[Required work]: Each entry below should be returned exactly as is, with the pictures removed.

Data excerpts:
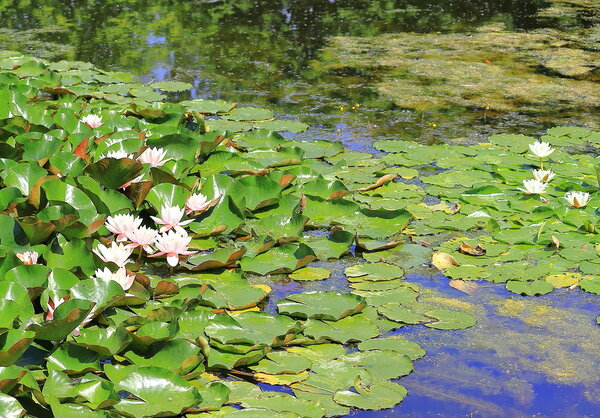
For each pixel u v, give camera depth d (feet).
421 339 9.11
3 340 7.50
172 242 10.00
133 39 25.34
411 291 10.19
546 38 25.71
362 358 8.58
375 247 11.38
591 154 15.31
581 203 12.59
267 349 8.55
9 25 27.22
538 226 12.16
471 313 9.75
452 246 11.56
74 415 6.94
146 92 18.86
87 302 8.03
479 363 8.64
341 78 21.02
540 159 14.60
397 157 15.06
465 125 17.15
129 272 9.32
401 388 8.05
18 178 11.10
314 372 8.28
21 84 17.15
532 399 7.99
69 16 29.04
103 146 12.87
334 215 12.46
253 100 18.86
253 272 10.53
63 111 14.78
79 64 21.44
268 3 32.01
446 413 7.69
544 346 9.04
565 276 10.69
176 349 8.18
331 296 9.76
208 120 16.98
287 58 23.11
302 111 18.10
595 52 23.82
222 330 8.72
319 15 29.53
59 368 7.68
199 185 12.64
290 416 7.38
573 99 19.15
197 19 28.76
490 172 14.35
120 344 7.97
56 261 9.53
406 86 20.25
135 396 7.47
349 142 16.03
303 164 14.52
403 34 26.32
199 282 9.98
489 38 25.67
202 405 7.51
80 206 10.77
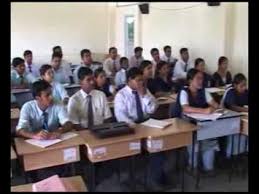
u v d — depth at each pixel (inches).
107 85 179.6
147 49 306.0
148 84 189.6
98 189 125.0
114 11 332.5
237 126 127.8
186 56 238.1
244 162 142.3
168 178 131.5
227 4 221.6
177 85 204.1
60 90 168.2
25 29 299.7
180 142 117.1
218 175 136.9
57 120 117.6
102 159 104.7
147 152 114.7
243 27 216.4
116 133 108.3
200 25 245.3
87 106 129.6
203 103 136.6
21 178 122.7
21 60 200.8
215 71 223.8
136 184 128.0
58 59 207.3
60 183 75.6
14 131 117.9
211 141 134.2
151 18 296.5
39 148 98.5
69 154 102.2
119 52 331.6
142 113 132.4
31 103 114.8
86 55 226.7
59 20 311.9
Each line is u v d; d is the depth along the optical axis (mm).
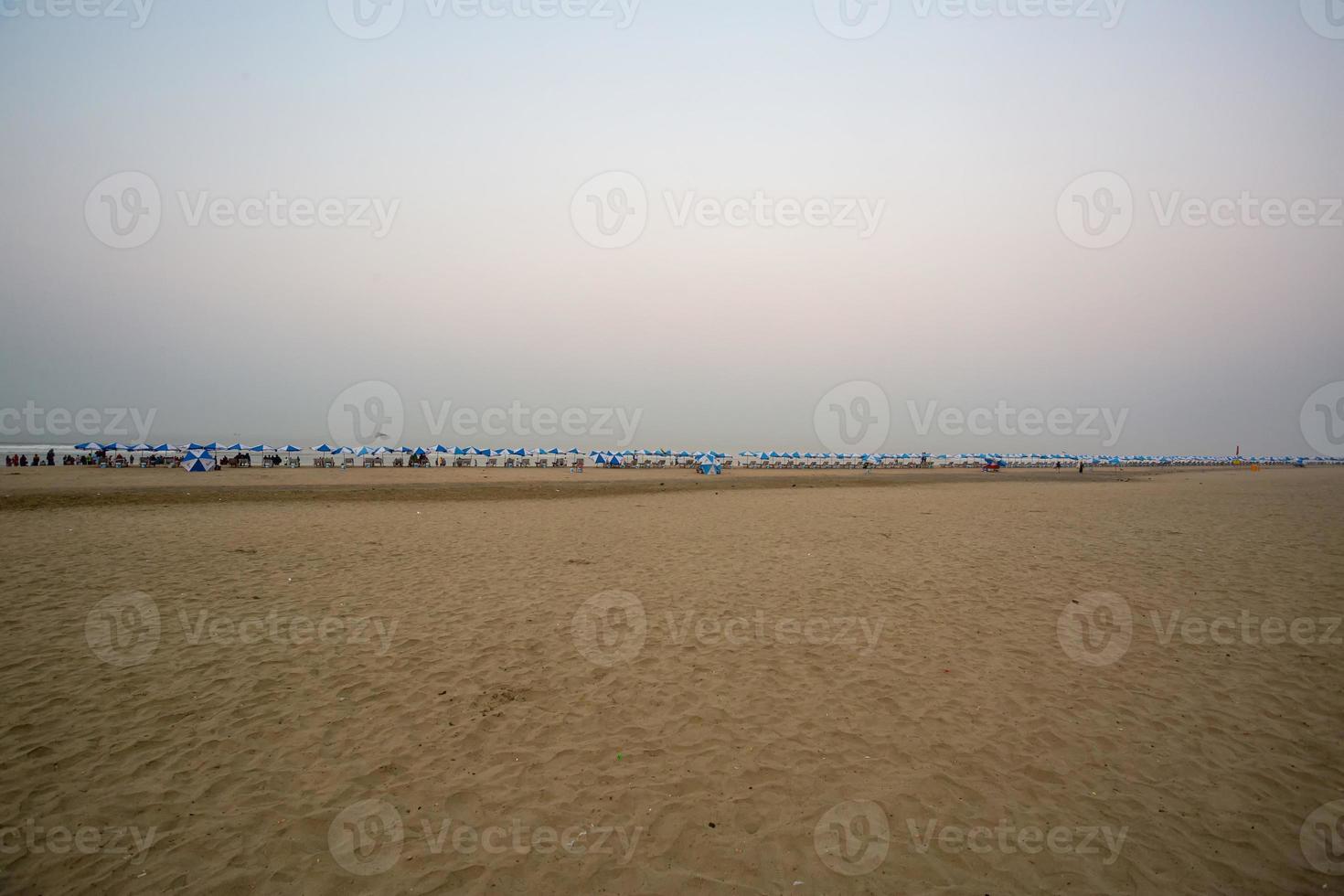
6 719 6191
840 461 109062
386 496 29422
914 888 4055
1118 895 3998
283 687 7023
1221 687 7012
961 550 15234
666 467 82562
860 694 6887
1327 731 6004
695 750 5750
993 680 7230
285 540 16188
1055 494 35969
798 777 5301
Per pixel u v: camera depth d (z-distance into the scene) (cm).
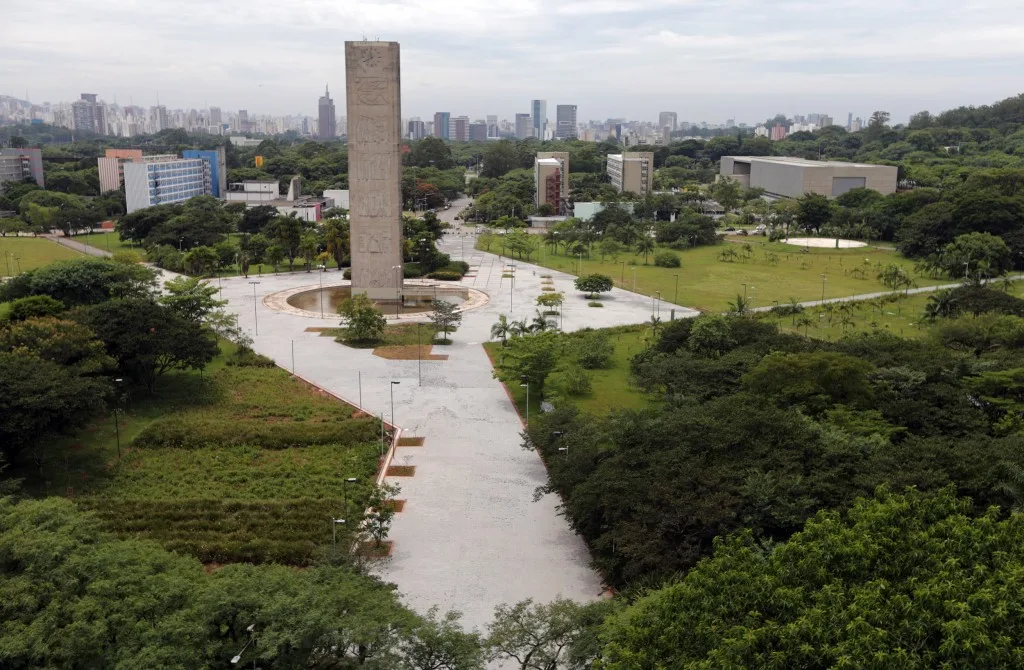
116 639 4366
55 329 9300
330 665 4716
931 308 13550
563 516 7131
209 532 6675
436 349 12562
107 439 8694
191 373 10988
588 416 7988
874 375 8819
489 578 6162
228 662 4400
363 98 14412
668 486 5875
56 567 4759
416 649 4372
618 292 17050
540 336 10812
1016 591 3856
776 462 6206
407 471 8075
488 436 9038
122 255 16550
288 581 4884
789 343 10369
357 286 15400
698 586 4166
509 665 5047
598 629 4453
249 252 19600
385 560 6384
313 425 9000
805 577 4209
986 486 5928
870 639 3534
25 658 4203
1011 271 19038
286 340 12988
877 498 5222
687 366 9362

[Task result]:
For each pixel u v, give camera depth d (feet).
421 339 9.11
3 340 7.50
172 242 10.00
133 39 25.34
411 291 10.19
546 38 25.71
362 358 8.58
375 247 11.38
591 154 15.31
581 203 12.59
267 349 8.55
9 25 27.22
538 226 12.16
471 313 9.75
452 246 11.56
74 415 6.94
146 92 18.86
87 302 8.03
479 363 8.64
341 78 21.02
540 159 14.60
397 157 15.06
465 125 17.15
129 272 9.32
401 388 8.05
18 178 11.10
314 372 8.28
21 84 17.15
532 399 7.99
69 16 29.04
103 146 12.87
334 215 12.46
253 100 18.86
253 272 10.53
63 111 14.78
79 64 21.44
268 3 32.01
446 413 7.69
544 346 9.04
565 276 10.69
176 349 8.18
331 296 9.76
208 120 16.98
287 58 23.11
302 111 18.10
595 52 23.82
222 330 8.72
319 15 29.53
59 368 7.68
199 185 12.64
290 416 7.38
573 99 19.15
197 19 28.76
490 172 14.35
120 344 7.97
56 261 9.53
406 86 20.25
135 396 7.47
349 142 16.03
303 164 14.52
403 34 26.32
199 282 9.98
489 38 25.67
202 405 7.51
80 206 10.77
u v d — depth at each pixel (inches).
107 85 179.6
147 49 306.0
148 84 189.6
98 189 125.0
114 11 332.5
237 126 127.8
186 56 238.1
244 162 142.3
168 178 131.5
227 4 221.6
177 85 204.1
60 90 168.2
25 29 299.7
180 142 117.1
218 175 136.9
57 120 117.6
102 159 104.7
147 152 114.7
243 27 216.4
116 133 108.3
200 25 245.3
87 106 129.6
203 103 136.6
21 178 122.7
21 60 200.8
215 71 223.8
136 184 128.0
58 59 207.3
60 183 75.6
14 131 117.9
211 141 134.2
151 18 296.5
39 148 98.5
69 154 102.2
119 52 331.6
142 113 132.4
31 103 114.8
86 55 226.7
59 20 311.9
Each line is u v d; d is the depth along the optical axis (mm).
6 719 6191
840 461 109062
386 496 29422
914 888 4055
1118 895 3998
283 687 7023
1221 687 7012
961 550 15234
666 467 82562
860 694 6887
1327 731 6004
695 750 5750
993 680 7230
285 540 16188
1055 494 35969
798 777 5301
Per pixel u v: camera depth d (z-distance into the scene) (cm).
116 639 4366
55 329 9300
330 665 4716
931 308 13550
563 516 7131
209 532 6675
436 349 12562
107 439 8694
191 373 10988
588 416 7988
874 375 8819
489 578 6162
228 662 4400
363 98 14412
668 486 5875
56 567 4759
416 649 4372
618 292 17050
540 336 10812
1016 591 3856
776 462 6206
407 471 8075
488 436 9038
122 255 16550
288 581 4884
789 343 10369
357 286 15400
698 586 4166
509 665 5047
598 629 4453
249 252 19600
385 560 6384
313 425 9000
805 577 4209
986 486 5928
870 639 3534
25 658 4203
1011 271 19038
286 340 12988
877 498 5222
687 366 9362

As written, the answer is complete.